▸ **EXTRACT PROVIDED**:
——————————
This is why investors, start-ups, and major corporations are pouring money into services that make it easier to use cellphones to buy goods and transfer money. The aim is to turn phones into virtual credit cards or checkbooks, enabling the kind of click-and-buy commerce and online banking that people have come to expect on their PCs.

But shrinking those services to fit onto cellphones presents serious challenges.

The services must work on many different phones and through many service providers, which usually control the billing. That adds complexity to the already tricky business of safely and securely transferring funds.

Mobile payment systems have been tried before, with only modest success. Driving a new flurry of deal-making, analysts and executives say, is the success of the iPhone, BlackBerry, and other sophisticated devices. These phones make complex interactions easier, and they have shown that people on the go are willing to spend on music, games, and virtual goods, like a $2 costume for a character in a video game.

Now the race is on to develop new payment systems - and to get several percentage points in fees from each transaction.

“A lot of big players with big bucks are investing a lot of money in this,’’ said J. Gerry Purdy, an industry analyst for Frost & Sullivan, a market research firm. “They’re seeing that returns could be so huge.
——————————
[Dataset entries]
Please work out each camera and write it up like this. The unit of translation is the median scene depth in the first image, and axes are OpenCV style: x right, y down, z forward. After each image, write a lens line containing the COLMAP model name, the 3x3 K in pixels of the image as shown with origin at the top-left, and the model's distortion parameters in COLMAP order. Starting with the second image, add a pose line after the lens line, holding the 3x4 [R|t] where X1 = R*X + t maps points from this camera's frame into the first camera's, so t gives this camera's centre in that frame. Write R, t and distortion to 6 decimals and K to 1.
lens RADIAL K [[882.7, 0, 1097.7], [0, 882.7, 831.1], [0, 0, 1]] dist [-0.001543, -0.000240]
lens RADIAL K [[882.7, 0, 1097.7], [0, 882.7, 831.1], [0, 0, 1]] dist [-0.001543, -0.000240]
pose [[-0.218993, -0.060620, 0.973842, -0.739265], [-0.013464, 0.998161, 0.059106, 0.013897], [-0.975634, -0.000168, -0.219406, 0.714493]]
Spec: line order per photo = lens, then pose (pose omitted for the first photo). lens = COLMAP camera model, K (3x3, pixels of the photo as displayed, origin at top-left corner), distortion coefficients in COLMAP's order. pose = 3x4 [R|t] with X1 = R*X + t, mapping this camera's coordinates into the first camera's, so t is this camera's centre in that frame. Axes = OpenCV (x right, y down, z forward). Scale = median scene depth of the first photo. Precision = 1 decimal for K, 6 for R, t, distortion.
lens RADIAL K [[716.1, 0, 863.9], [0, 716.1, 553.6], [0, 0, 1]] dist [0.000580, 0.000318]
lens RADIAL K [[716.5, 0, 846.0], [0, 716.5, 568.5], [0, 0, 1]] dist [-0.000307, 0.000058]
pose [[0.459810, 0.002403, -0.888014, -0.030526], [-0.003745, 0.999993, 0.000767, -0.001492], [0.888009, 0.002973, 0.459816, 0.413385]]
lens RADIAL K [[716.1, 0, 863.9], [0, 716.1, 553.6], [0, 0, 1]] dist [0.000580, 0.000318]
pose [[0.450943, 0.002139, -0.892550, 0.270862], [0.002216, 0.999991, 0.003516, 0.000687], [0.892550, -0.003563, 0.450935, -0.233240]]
——————————
▸ **EXPLORE THE MATERIAL**:
**A.** Please write out the part of the mobile payments text starting at "Mobile payment systems" and ending at "from each transaction.", switching "flurry" for "wave".
**B.** Pick up the mobile payments text from its last sentence and continue it.

▸ **REPLIES**:
**A.**
Mobile payment systems have been tried before, with only modest success. Driving a new wave of deal-making, analysts and executives say, is the success of the iPhone, BlackBerry, and other sophisticated devices. These phones make complex interactions easier, and they have shown that people on the go are willing to spend on music, games, and virtual goods, like a $2 costume for a character in a video game.

Now the race is on to develop new payment systems - and to get several percentage points in fees from each transaction.

**B.**
Obopay, a start-up that lets people transmit money via text message, raised $35 million from Nokia’s investment arm in March. That was the single largest investment in a financial services start-up this year, according to the National Venture Capital Association.

Last week, MasterCard introduced a service called MoneySend that uses some of Obopay’s technology.

Also last week, a mobile payments start-up called Boku said it had received $13 million in venture capital financing. Boku views itself as the mobile phone’s answer to MasterCard or Visa. But instead of relying on credit card numbers, Boku asks users to type in their phone numbers. The system then sends a text message to buyers asking them to authorize the transaction with a texted response, and the charge appears on their mobile phone bill. Carriers can take up to 50 percent of the purchase price, while Boku takes 5 percent to 10 percent.

Mobile payment companies also need to get cooperation from merchants, which must add a payment option to their mobile sites or applications.